Gleichzeitig hat die Europäische Kommission signalisiert, nach Ablauf der vorläufigen Phase Nachfolgestudien zu beauftragen, um tatsächliche Lohnveränderungen und Marktströme zu überwachen. Diese Daten werden für die endgültige Parlamentsentscheidung und mögliche künftige Neuverhandlungen entscheidend sein.
Folgen für europäische Arbeitnehmer und Haushalte
Für die meisten Haushalte wird ein Anstieg der Reallöhne von weniger als einem Prozent kaum ein Wendepunkt sein. In den Regionen, in denen die Erhöhung konzentriert ist, kann jedoch selbst ein kleiner Aufschlag helfen, steigende Lebenshaltungskosten auszugleichen, besonders im Süden, wo die Inflation hartnäckig hoch bleibt.
Im Gegensatz dazu könnten die wenigen Regionen, die laut Prognose verlieren, eine leichte Belastung des verfügbaren Einkommens erfahren, was gezielte Unterstützungsmaßnahmen wie Übergangsfonds oder sektorspezifische Subventionen nach sich ziehen könnte.

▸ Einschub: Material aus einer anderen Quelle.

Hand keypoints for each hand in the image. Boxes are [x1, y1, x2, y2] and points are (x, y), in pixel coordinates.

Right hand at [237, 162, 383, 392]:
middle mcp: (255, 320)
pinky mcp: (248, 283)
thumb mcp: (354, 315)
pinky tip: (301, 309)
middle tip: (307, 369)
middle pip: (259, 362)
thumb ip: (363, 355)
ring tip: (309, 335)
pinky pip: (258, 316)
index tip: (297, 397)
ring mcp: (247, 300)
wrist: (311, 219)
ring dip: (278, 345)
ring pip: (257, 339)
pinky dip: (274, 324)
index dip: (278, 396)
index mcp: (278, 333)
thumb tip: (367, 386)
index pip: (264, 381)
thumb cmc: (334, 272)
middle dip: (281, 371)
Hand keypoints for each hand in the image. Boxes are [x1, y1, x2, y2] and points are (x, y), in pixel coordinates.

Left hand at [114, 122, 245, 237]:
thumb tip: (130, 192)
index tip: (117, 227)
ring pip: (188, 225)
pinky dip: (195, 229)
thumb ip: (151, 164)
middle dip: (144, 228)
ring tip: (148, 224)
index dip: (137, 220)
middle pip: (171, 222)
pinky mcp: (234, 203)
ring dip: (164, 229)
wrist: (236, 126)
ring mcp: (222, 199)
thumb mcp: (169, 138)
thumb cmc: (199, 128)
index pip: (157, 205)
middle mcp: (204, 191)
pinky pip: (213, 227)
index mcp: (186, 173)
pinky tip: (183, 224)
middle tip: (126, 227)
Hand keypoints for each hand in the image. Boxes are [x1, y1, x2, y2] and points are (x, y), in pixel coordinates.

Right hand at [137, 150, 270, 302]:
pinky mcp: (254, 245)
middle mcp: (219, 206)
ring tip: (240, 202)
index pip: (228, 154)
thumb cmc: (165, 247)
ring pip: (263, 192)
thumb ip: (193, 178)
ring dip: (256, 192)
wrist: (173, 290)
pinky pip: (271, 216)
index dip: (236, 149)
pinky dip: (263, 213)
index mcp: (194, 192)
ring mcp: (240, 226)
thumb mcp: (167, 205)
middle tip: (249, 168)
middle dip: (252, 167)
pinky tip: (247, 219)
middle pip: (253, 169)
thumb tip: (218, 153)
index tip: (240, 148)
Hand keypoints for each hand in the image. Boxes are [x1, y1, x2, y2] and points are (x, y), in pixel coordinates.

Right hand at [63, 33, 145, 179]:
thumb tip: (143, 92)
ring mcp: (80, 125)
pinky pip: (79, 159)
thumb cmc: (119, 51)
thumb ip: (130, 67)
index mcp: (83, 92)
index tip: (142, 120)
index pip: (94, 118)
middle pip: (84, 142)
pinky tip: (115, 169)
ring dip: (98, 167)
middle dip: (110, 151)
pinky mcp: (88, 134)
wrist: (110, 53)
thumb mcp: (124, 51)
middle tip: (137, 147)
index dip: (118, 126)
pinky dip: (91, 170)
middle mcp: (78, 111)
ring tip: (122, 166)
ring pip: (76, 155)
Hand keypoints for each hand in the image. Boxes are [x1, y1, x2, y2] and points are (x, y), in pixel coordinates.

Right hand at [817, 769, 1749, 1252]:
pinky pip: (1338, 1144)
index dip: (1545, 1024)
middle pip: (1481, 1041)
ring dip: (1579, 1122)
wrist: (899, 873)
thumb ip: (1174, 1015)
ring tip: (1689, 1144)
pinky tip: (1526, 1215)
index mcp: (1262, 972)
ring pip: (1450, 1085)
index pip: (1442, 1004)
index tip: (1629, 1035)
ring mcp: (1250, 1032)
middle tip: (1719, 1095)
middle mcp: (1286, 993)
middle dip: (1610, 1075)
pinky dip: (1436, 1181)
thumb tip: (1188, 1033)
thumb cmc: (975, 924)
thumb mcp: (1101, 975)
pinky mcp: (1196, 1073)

Verbraucherverbände haben ebenfalls Stellung genommen und betont, dass billigere Importe die Lebensmittelpreise senken und damit einkommensschwache Familien entlasten könnten. Sie warnen jedoch, dass Preisreduktionen nicht auf Kosten von Lebensmittelsicherheit oder Tierschutzstandards gehen dürfen, Themen, die bereits zu Verboten brasilianischer Fleisch‑ und Milchprodukte aus Gesundheitsgründen geführt haben.
Ausblick
Der ESPON‑Bericht unterstreicht die Notwendigkeit einer differenzierteren Handelspolitik, die die wirtschaftliche Vielfalt Europas anerkennt. Durch die kartografische Darstellung von Nutzen und Nachteilen Region für Region können Politiker ergänzende Maßnahmen entwickeln, von Investitionen in Qualifizierung bis hin zu sektorspezifischer Hilfe, um die Gewinne des Freihandels gerechter zu verteilen.
Während die vorläufige Phase des EU‑Mercosur‑Deals weiterläuft, werden die kommenden Monate zeigen, ob der versprochene bescheidene Lohnanstieg tatsächlich eintritt und ob die Schutzmechanismen ausreichen, um die am stärksten gefährdeten Gemeinschaften zu schützen. Die gesammelten Evidenzen werden nicht nur die endgültige Parlamentsabstimmung prägen, sondern könnten auch einen Präzedenzfall dafür schaffen, wie zukünftige EU‑Handelsabkommen an den Lebensrealitäten europäischer Arbeitnehmer gemessen werden.